All functions that it finds are run without arguments. As long as they don't
raise an exception, PyTest assumes they succeeded. :ref:`std:assert` should be
used liberally in your unit tests to verify your assumptions.
.. _Pytest: https://pytest.org/
If you have any non-trivial logic in your code – anything beyond getting and
setting parameters – *strongly* recommend to put it into separate functions.
These functions should only depend on their parameters and no global state.
This way, it becomes *much* easier to write unit tests to ensure that they work
as expected. And most importantly: that future changes that you make won't
silently break them!
If you're writing a COI optimization problem that does not depend on JAPC or
LSA, there is one easy test case you can always add: run the COI checker with
your class to catch some common pitfalls:
.. code-block:: python
# coi_example/tests/test_coi_example.py
from cernml import coi
def test_checker():
env = coi.make("YourEnv-v0")
coi.check(env, warn=True, headless=True)
If your program is in a very strange niche where it is impossible to test it
reliably, you can also remove the testing code: remove the “tests” package, and
delete the two test jobs from your :file:`.gitlab-ci.yml` file.
Further reading:
- :mod:`std:unittest.mock` standard library module
- :mod:`std:doctest` standard library module
- `Tests as part of application code`__ on the Acc-Py Wiki
- `GUI testing`__ on the Acc-Py Wiki
- `PAPC – a pure Python PyJapc offline simulator`__ on the Acc-Py Wiki
- `Example CI setup to test projects that rely on Java`__
__ https://docs.pytest.org/en/latest/explanation/goodpractices.html#tests-as-part-of-application-code
__ https://wikis.cern.ch/display/ACCPY/GUI+Testing
__ https://wikis.cern.ch/display/ACCPY/papc+-+a+pure+Python+PyJapc+offline+simulator
__ https://gitlab.cern.ch/scripting-tools/pyjapc/-/blob/master/.gitlab-ci.yml
Releasing a Package via CI
--------------------------
Once CI has been set up and tests have been written (or disabled), your package
is ready for publication! Outside of CERN, Twine_ is the command of choice to
upload a package to PyPI_, but Acc-Py already does this job for us.
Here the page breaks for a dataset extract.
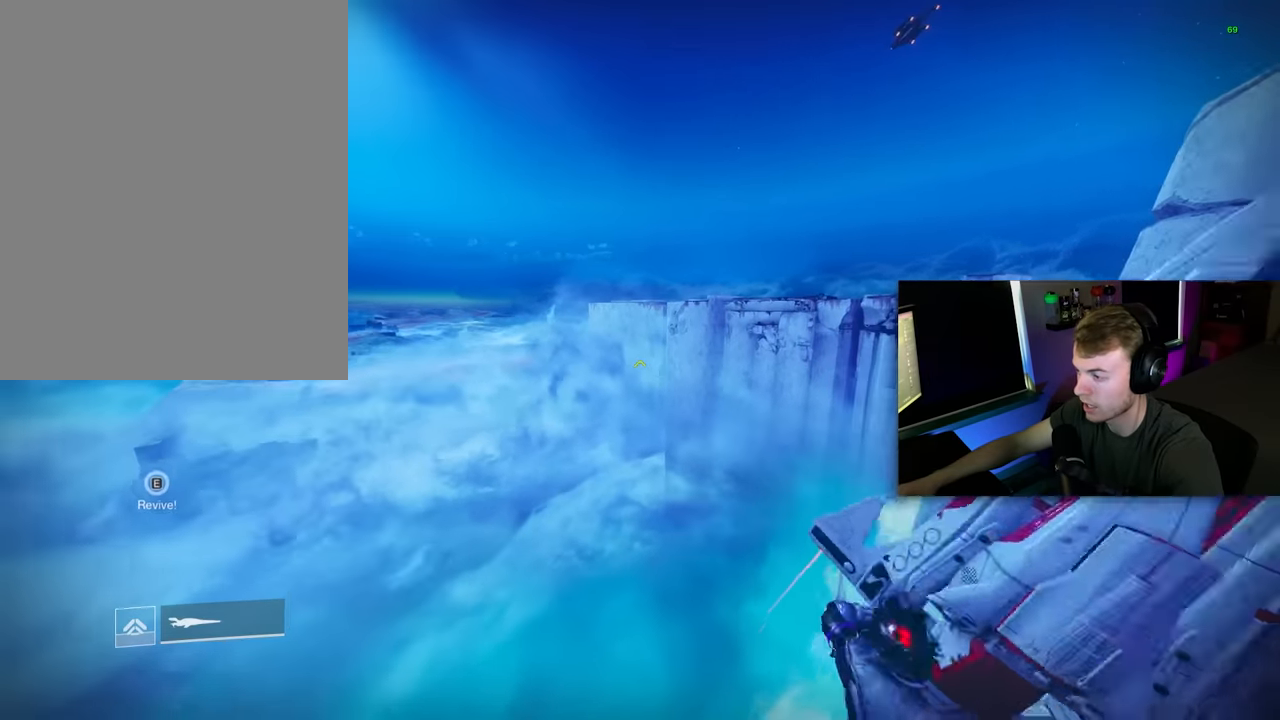
{"keys": [], "mouse": ["right"], "events": [[120, "a", "up"], [120, "s", "up"], [120, "shift", "up"], [260, "a", "down"], [300, "a", "up"], [400, "a", "down"], [440, "a", "up"]]}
.. _Twine: https://twine.readthedocs.io/en/latest/
.. _PyPI: https://pypi.org/
.. warning::
Publishing a package is **permanent**! Once your code has been uploaded to
the index, you *cannot* remove it again. And once a project name has been
claimed, it usually cannot be transferred to another project. Be doubly and
triply sure that everything is correct before following the next steps!
If your project is not in a Git repository yet, this is the time to check it
in:
.. code-block:: shell-session
$ git init
$ git add --all
$ git commit --message="Initial commit."
$ git remote add origin ... # The clone URL of your Gitlab repo
$ git push --set-upstream origin master
Then, all that is necessary to publish the next (or first) version of your
package is to create a `Git tag`_ and upload it to Gitlab.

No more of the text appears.